今日紹介する中国科学アカデミー研究所からの論文は、最近黒竜江省ハルビンで発掘されたほぼ完全な頭蓋標本が15万年前のデニソーワ人の頭蓋であることをプロテオーム解析(Science論文)、そして歯石に残るDNA解析 (Cell 論文)から明らかにした研究だ。タイトルは「The proteome of the late Middle Pleistocene Harbin individual(中期更新世後期のハルピン人)」が Science 論文で、「Denisovan mitochondrial DNA from dental calculus of the >146,000-year-old Harbin cranium(デニソワ人のミトコンドリアDNAが146000年以上前のハルビン人頭蓋の歯石から確認された)」だ。

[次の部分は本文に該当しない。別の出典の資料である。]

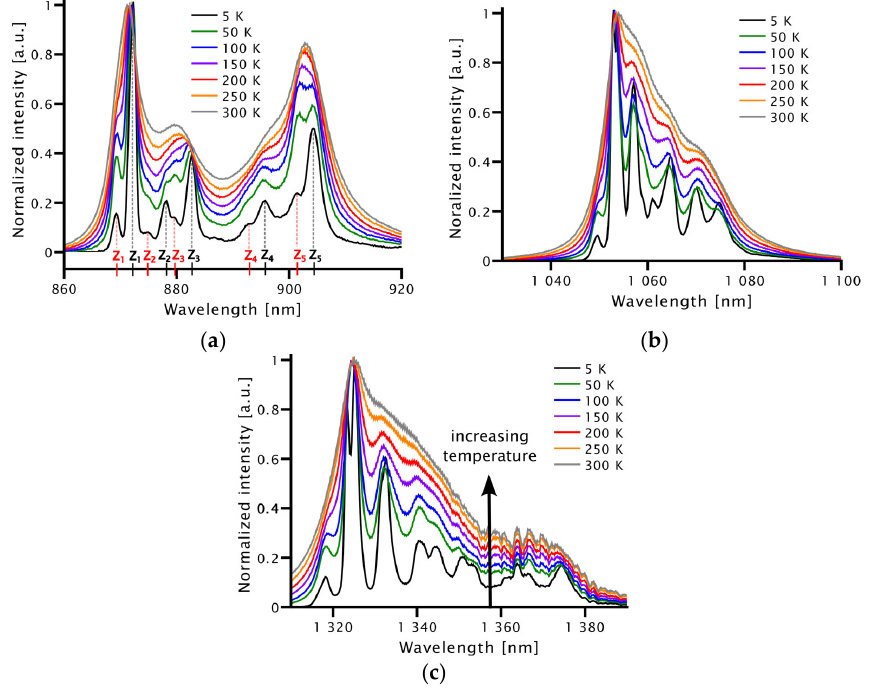
Figure 5. Temperature-dependent emission spectra of amorphous bulk material of [Nd( L2 ) 3 (NO 3 ) 3 ] ( 3 ) assigned to 4 F 3/2 → 4 I 9/2 ( a ), 4 F 3/2 → 4 I 11/2 ( b ), and 4 F 3/2 → 4 I 13/2 ( c ) transitions, respectively. For the 4 F 3/2 → 4 I 9/2 transition the emission lines are labeled: Transition lines from R 1 are marked in black (Z 1 -Z 5 ) and from R 2 to Z 1 -Z 5 in red. The spiky signal of the 4 F 3/2 → 4 I 13/2 transition in ( c ) between 1350 nm and 1380 nm is related to setup noise.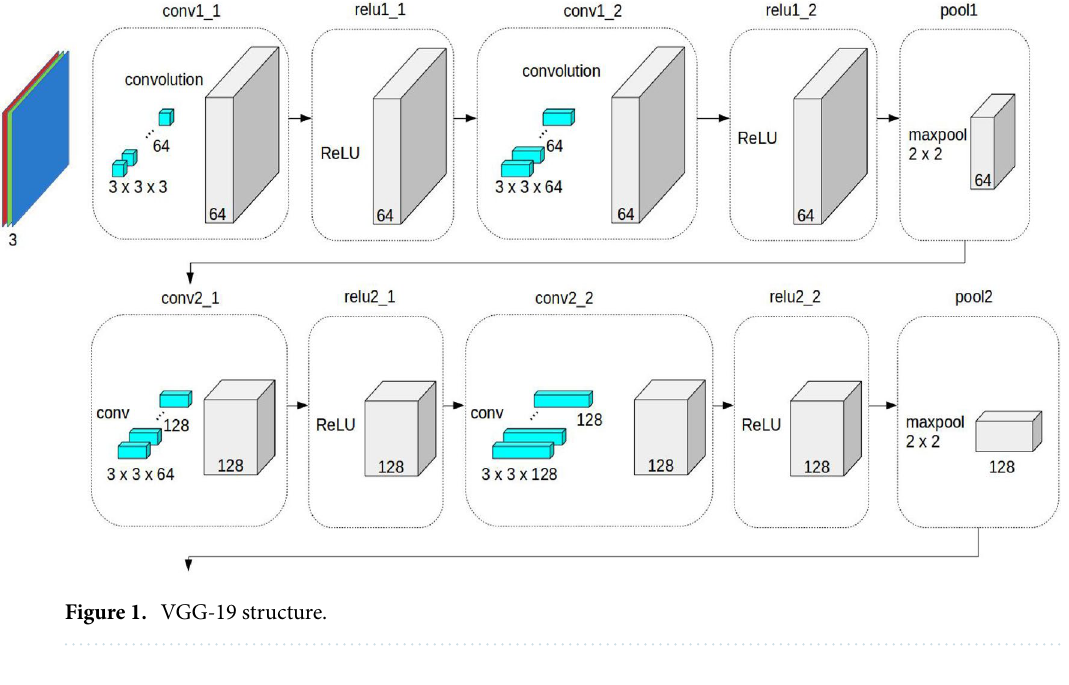
Figure 1. VGG-19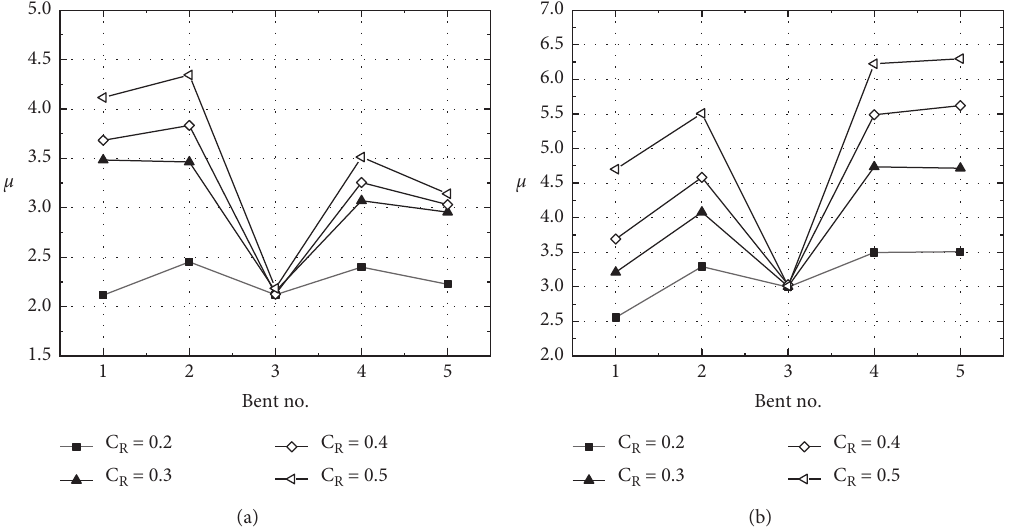
Figure 19: Effect of C R on the displacement ductility demands. (a) Longitudinal direction. (b) Transverse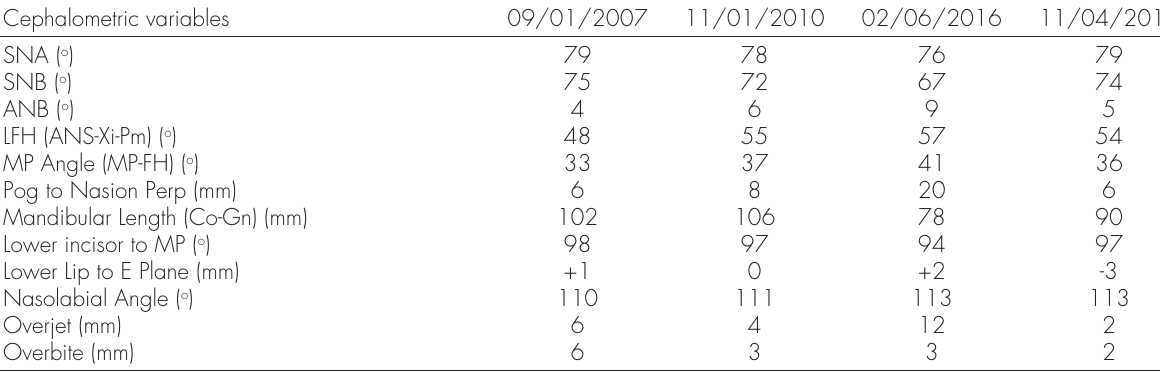
Table II. Serial cephalometric measurements. Cephalometric variables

2021年に発掘された頭蓋は、ホモサピエンスでもなくネアンデルタール人でもないとして、Homo long と名付けられ、ひょっとすると新しいホモ族かと騒がれていた。ただ、デニソーワ人の骨格がわかっていないこと、また東アジアに広く分布していたことから、当然デニソーワ人である可能性も高かった。
そこで Science 論文では頭蓋の一部からペプチドを抽出し、なんとデニソーワ人と特定するためのアミノ酸の多型を122種類も特定するのに成功している。そして、これをベースに今回発見されたデニソーワ人がデニソーワ3と呼ばれるデニソーワ洞窟で見つかったDNAから推察されるデニソーワ人の先祖に近いグループであることを確認している。この結果、ついにデニソーワ人の完全頭蓋が発見されたことになる。見てみると、目の上が大きく張り出した特徴的な構造を持っている。

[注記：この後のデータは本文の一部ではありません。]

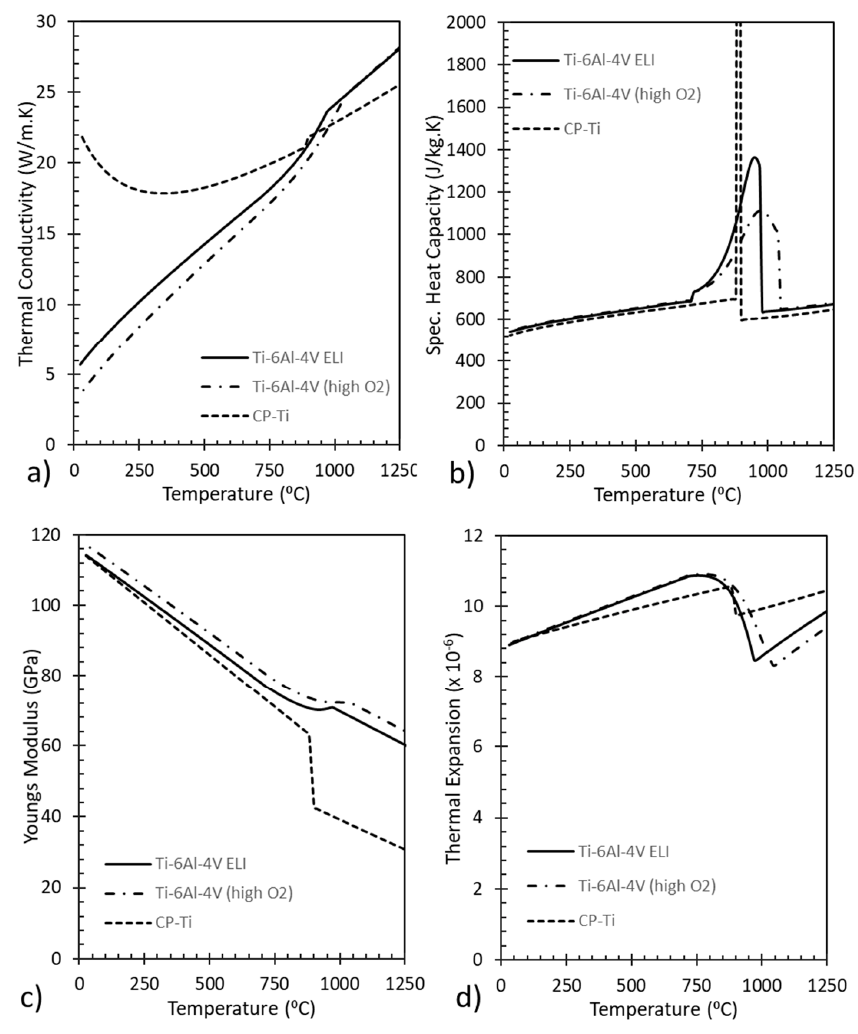
Figure 3. Temperature dependent thermo-physical properties; ( a ) Conductivity, ( b ) specific heat capacity, ( c ) Young’s modulus, ( d ) Thermal expansion; of Ti-6Al-4V (ELI), Ti-6Al-4V with higher O 2 pick-up, and commercially pure titanium (CP-Ti).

ただ、ペプチドだけでは満足せず、DNAを抽出する試みも行われたが、得られる骨や歯からはほとんど古代DNAを検出することはできなかった。
そこで目をつけたのが歯石で、これまでも歯周病菌を含む食べ物のDNAまで保存されている場所で、しかも分解から守られていることがわかっている。この歯石に残るDNAの中から、人間由来で、しかも14万年という経年変化を受けたDNAのライブラリーを作って調べたところ、ミトコンドリアDNAに関しては比較に使えることがわかった。その結果、ペプチドの結果と同じでデニソーワ3と呼ばれるDNAに最も近い系統のデニソーワ人で、チベット付近で発見されたデニソーワ人やデニソーワ洞窟で最初発見された新しいデニソーワ人とは明確に区別される2系統の一つであることを明らかにしている。
結果は以上で、ついに現れたデニソーワ人特徴的な頭蓋のおかげで、今後の発掘は進むと思う。実際、発見時に発表された論文で、形態学レベルの系統樹が詳しく作られていることから、これまで発掘された頭蓋の断片も分類が進むだろう。まだまだ謎に包まれたデニソーワ人研究に大きな光が差し込んだ研究と言える。